* EXERCISE DESCRIPTION *
Report the count of lines in the listing below that include the string "down", with no other text.

* THE DATA *
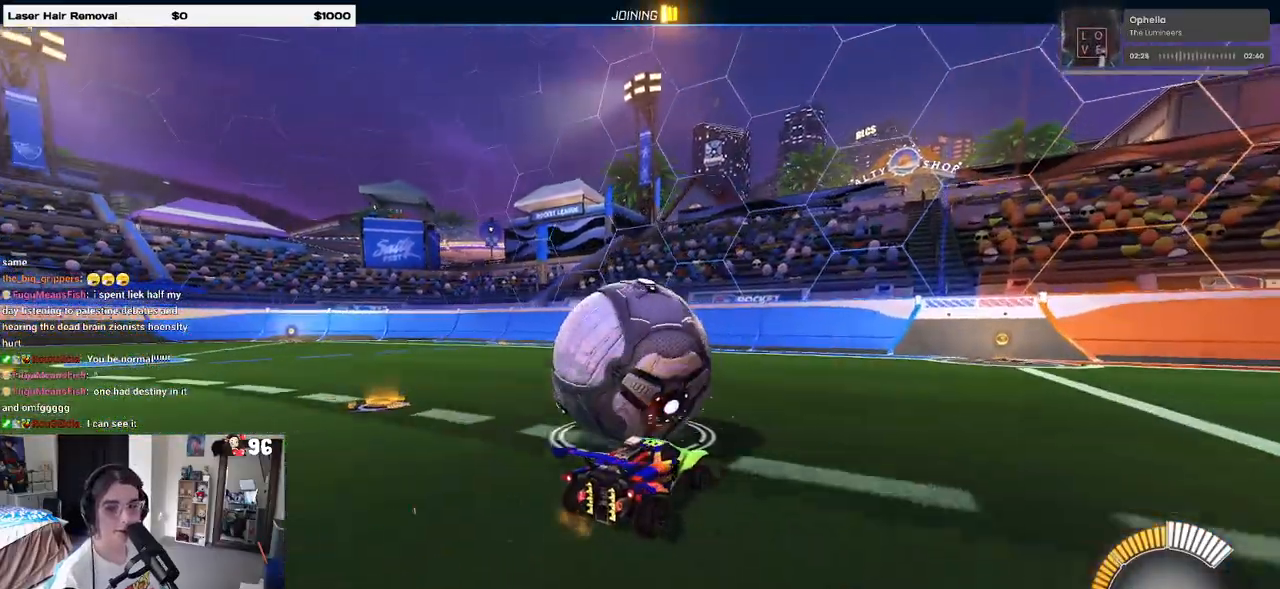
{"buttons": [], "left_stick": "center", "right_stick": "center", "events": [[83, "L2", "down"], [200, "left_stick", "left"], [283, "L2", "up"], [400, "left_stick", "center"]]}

---

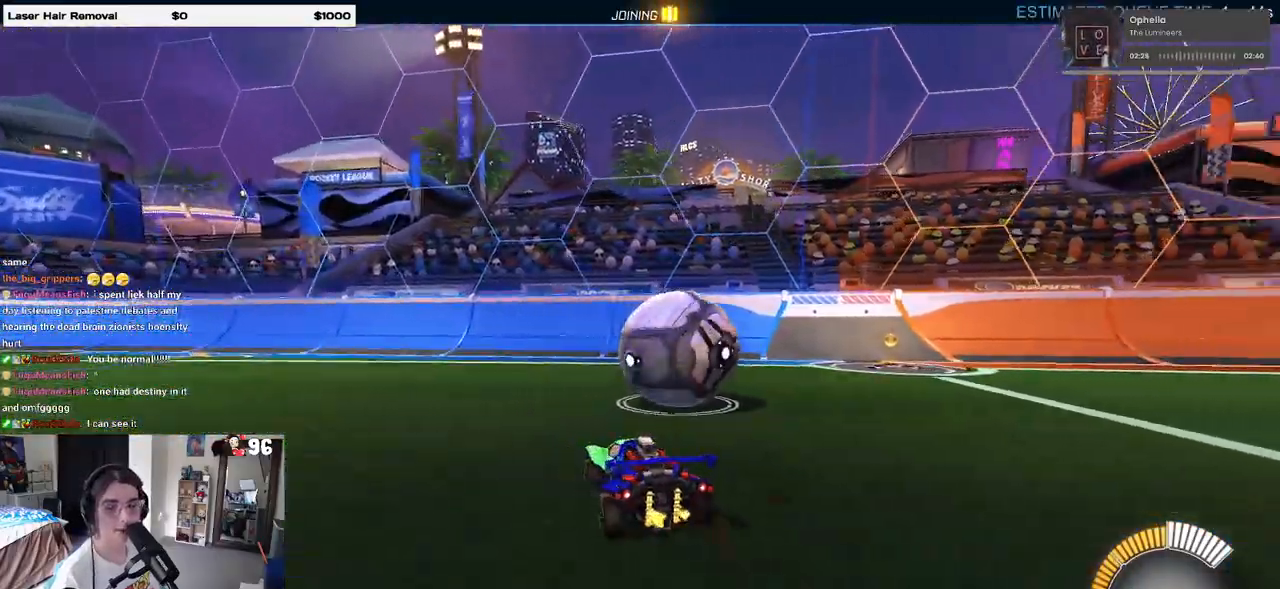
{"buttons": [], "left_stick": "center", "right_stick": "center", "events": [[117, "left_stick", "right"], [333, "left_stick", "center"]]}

* * *

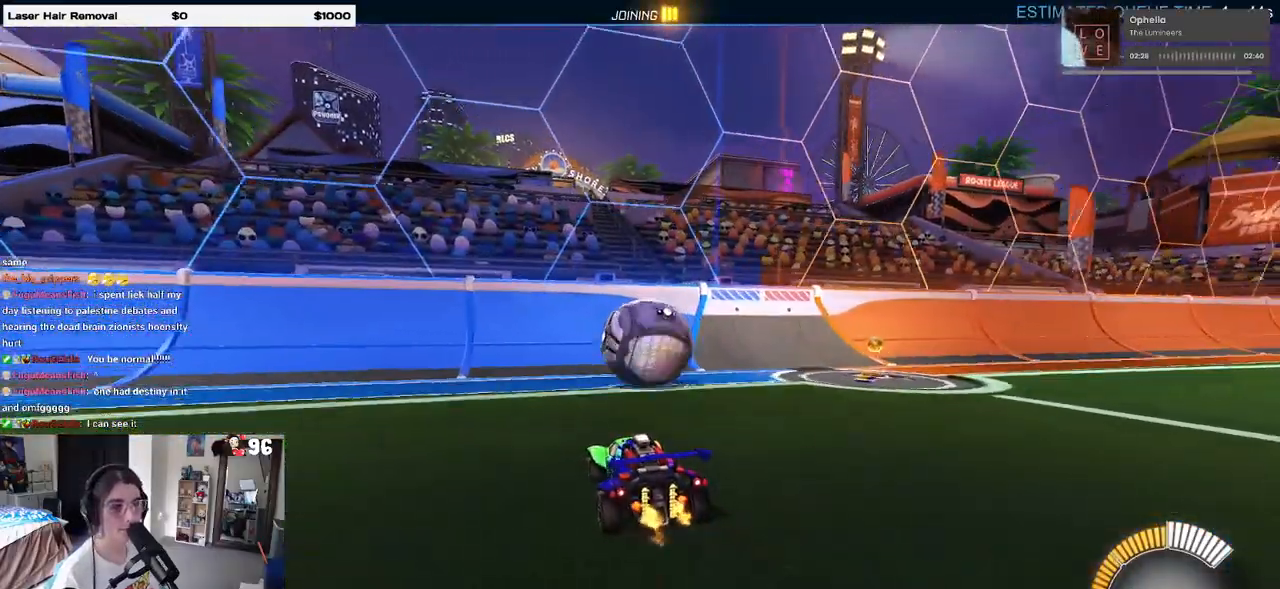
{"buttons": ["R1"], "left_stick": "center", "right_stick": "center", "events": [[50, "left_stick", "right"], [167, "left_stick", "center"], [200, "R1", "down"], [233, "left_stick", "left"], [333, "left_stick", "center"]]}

* RESULT *
2